- Born: Kenya
- Education: Daystar University (Bachelor's Degree in Communication) (MBA in Strategic Management)
- Occupations: Marketing Executive, Designer
- Title: Principal Marketing and Communications Officer at USIU Africa and Founder/Owner of Jackie Jewels Limited.

= Jackie Chirchir =

Jackie Chirchir, is a marketing & communications expert and designer who serves as the Principal Marketing and Communications Officer at United States International University Africa (USIU Africa). She is also an internationally recognized designer of jewelry and furniture.
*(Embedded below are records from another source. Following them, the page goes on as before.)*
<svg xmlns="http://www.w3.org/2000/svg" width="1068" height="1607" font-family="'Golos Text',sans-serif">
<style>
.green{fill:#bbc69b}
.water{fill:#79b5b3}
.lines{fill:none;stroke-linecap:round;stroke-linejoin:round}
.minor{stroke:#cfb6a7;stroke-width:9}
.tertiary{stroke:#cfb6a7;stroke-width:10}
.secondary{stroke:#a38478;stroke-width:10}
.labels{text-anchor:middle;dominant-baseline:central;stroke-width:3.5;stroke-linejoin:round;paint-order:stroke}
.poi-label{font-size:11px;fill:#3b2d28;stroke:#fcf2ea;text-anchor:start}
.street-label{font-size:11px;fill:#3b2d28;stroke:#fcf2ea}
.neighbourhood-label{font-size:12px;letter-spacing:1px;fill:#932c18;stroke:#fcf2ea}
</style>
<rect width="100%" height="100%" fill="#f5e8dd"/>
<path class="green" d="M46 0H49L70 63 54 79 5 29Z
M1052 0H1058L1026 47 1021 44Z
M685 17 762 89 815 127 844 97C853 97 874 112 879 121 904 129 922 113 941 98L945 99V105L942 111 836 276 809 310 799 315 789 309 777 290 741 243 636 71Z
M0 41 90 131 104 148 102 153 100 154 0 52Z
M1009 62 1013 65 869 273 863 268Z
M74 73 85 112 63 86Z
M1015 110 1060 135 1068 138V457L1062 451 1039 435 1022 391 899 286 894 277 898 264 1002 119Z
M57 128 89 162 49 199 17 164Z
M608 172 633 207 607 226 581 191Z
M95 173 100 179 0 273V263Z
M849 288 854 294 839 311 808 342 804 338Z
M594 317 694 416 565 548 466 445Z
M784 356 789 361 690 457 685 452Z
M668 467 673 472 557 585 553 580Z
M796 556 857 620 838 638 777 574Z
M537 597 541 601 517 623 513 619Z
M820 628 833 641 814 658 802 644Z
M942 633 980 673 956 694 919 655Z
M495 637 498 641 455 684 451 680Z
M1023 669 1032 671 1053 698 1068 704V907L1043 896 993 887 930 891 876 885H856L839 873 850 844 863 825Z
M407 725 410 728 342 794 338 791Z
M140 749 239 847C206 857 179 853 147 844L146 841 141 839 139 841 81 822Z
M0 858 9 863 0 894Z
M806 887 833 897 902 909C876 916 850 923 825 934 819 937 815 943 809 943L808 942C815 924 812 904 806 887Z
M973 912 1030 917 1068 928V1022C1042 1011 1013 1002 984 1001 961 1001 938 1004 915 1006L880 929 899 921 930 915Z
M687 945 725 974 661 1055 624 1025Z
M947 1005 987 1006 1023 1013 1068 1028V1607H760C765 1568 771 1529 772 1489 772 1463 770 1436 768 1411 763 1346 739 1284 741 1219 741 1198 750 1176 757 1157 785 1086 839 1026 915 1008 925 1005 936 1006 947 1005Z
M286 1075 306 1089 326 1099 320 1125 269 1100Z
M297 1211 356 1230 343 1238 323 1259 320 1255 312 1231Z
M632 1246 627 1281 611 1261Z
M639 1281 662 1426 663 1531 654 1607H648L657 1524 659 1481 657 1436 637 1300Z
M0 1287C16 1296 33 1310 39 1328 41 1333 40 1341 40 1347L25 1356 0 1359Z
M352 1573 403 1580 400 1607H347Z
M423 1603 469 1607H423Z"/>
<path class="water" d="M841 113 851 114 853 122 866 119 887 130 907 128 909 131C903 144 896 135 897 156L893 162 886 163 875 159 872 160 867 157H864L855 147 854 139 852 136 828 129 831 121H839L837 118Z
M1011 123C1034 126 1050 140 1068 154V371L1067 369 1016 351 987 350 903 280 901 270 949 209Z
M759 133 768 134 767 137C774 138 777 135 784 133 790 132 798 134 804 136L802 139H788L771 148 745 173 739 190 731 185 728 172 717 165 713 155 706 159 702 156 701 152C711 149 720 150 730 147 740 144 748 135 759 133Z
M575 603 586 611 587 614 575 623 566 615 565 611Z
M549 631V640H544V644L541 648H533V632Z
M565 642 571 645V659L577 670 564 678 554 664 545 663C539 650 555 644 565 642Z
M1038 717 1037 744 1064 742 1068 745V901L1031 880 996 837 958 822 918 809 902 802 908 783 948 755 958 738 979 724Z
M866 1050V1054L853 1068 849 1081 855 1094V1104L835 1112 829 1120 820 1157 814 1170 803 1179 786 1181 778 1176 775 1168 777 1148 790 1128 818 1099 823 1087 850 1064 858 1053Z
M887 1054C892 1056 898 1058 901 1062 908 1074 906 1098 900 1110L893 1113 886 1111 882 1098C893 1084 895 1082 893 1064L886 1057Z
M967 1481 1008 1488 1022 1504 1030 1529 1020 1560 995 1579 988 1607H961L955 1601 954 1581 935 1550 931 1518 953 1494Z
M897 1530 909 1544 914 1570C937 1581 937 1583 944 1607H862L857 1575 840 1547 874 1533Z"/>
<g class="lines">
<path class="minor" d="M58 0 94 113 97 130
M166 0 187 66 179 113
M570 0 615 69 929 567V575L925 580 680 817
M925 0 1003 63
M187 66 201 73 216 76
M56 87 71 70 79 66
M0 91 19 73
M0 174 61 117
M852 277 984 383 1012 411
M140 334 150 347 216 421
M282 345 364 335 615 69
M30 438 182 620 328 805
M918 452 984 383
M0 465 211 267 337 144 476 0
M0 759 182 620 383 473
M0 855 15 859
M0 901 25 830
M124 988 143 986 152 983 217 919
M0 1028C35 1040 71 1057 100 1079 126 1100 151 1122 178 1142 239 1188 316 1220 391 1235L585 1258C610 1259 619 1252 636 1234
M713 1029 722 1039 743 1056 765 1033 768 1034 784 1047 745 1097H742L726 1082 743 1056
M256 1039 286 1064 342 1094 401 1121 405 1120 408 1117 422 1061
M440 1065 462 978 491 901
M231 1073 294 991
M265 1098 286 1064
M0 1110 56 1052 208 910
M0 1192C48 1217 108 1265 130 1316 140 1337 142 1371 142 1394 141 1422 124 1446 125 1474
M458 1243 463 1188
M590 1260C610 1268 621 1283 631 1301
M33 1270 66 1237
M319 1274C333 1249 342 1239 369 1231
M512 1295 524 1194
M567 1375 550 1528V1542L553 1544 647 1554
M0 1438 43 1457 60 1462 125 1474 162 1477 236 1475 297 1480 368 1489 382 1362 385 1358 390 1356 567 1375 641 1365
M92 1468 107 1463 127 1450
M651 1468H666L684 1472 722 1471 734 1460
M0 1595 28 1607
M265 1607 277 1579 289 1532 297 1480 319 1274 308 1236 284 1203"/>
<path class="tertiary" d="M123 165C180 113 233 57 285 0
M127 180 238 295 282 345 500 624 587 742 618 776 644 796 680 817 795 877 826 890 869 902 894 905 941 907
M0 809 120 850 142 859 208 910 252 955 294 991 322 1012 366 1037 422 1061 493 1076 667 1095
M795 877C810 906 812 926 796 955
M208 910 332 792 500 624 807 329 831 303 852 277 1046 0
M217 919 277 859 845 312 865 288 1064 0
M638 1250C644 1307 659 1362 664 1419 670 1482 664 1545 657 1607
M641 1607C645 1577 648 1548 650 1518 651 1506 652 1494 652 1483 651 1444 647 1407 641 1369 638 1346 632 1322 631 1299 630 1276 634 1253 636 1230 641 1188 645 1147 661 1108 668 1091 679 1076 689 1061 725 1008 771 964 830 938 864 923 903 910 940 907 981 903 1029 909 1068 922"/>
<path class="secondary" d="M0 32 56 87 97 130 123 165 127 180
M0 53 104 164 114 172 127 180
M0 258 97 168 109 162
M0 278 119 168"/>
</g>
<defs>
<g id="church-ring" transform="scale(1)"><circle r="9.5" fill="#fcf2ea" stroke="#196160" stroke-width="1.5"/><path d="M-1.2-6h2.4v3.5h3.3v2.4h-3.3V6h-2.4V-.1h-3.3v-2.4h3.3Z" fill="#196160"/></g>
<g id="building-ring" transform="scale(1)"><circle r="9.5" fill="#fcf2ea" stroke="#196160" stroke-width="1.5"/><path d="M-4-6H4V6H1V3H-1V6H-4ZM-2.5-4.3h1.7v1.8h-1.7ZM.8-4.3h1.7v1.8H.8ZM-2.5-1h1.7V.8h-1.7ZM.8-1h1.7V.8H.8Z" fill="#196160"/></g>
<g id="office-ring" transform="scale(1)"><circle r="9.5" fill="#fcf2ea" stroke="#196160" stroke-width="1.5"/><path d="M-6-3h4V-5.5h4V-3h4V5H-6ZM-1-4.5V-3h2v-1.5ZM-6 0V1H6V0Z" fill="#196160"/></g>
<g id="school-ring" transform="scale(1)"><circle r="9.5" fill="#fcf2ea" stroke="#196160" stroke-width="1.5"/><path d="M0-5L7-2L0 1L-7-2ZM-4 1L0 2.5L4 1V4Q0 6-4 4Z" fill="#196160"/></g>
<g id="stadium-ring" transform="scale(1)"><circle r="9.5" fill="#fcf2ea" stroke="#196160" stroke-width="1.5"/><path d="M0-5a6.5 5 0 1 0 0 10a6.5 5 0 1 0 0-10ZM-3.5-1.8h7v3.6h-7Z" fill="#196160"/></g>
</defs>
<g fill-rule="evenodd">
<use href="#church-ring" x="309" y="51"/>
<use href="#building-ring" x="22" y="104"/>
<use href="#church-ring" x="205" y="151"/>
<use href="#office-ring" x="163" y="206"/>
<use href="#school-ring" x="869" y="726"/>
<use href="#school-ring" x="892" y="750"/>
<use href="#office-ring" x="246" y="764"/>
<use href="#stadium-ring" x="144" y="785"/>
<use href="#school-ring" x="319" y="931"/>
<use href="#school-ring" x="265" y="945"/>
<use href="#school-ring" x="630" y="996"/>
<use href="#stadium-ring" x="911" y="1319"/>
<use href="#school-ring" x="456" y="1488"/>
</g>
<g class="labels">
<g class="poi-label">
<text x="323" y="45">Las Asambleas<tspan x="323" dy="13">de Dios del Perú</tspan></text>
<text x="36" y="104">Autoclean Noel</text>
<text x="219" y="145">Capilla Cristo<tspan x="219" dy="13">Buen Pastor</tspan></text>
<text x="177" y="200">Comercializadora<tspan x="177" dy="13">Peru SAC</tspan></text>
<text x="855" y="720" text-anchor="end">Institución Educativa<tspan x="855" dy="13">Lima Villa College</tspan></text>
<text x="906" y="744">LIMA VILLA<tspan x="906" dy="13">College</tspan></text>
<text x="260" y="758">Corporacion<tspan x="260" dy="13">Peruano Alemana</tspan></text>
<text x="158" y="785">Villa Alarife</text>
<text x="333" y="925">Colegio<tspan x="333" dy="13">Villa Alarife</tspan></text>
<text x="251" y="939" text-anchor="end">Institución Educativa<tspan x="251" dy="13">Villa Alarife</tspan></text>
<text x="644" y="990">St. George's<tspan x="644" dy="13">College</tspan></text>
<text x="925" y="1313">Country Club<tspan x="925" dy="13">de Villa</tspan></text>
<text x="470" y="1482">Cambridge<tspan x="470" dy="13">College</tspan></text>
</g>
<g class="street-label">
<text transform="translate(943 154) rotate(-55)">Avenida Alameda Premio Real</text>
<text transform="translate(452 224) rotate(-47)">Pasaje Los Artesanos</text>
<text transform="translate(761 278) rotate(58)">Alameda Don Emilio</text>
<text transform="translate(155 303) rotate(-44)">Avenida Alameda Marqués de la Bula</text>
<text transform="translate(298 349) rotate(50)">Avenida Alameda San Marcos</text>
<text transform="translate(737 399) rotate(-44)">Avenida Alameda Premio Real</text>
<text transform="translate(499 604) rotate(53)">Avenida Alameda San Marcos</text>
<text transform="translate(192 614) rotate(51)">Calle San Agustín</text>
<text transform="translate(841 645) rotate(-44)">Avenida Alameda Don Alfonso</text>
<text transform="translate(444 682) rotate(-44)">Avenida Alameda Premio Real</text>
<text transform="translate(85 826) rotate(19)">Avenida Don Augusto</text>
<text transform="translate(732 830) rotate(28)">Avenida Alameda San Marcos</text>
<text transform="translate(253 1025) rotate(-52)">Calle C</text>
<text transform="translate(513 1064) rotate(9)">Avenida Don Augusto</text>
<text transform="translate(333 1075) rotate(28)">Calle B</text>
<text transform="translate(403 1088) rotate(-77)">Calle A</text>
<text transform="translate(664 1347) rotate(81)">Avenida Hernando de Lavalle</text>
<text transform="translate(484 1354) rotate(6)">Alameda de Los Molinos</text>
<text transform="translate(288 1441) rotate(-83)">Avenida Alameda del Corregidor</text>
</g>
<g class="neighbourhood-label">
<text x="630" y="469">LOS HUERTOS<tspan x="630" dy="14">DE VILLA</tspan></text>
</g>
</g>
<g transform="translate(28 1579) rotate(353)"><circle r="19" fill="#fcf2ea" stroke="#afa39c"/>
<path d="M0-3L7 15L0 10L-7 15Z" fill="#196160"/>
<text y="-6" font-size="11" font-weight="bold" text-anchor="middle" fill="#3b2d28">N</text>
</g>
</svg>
==Background and education==
Chirchir was born in Kenya circa 1990. After attending local primary and secondary schools, she was admitted to Daystar University, a private Christian university in Kenya, where she graduated with a bachelor's degree in communications. She went on to obtain a Master of Business Administration degree in Strategic Management, also from Daystar.

==Career==
In 2010, while an undergraduate at university, Jackie began making jewelry from recycled materials, as a hobby. The popularity of her products led to more contacts and the expansion of her clientele. Later she expanded into furniture design and manufacturing, working out of a workshop along Ngong Road, in Nairobi, Kenya's capital city. Her products are marketed under the brand "Jackie Jewels" and employed three people, as of August 2017. Marketing is primarily via social media and by word of mouth.

In addition to working at Jackie Jewels, Ms Chirchir is employed as the Principal Marketing and Communications Officer at USIU Africa in Nairobi.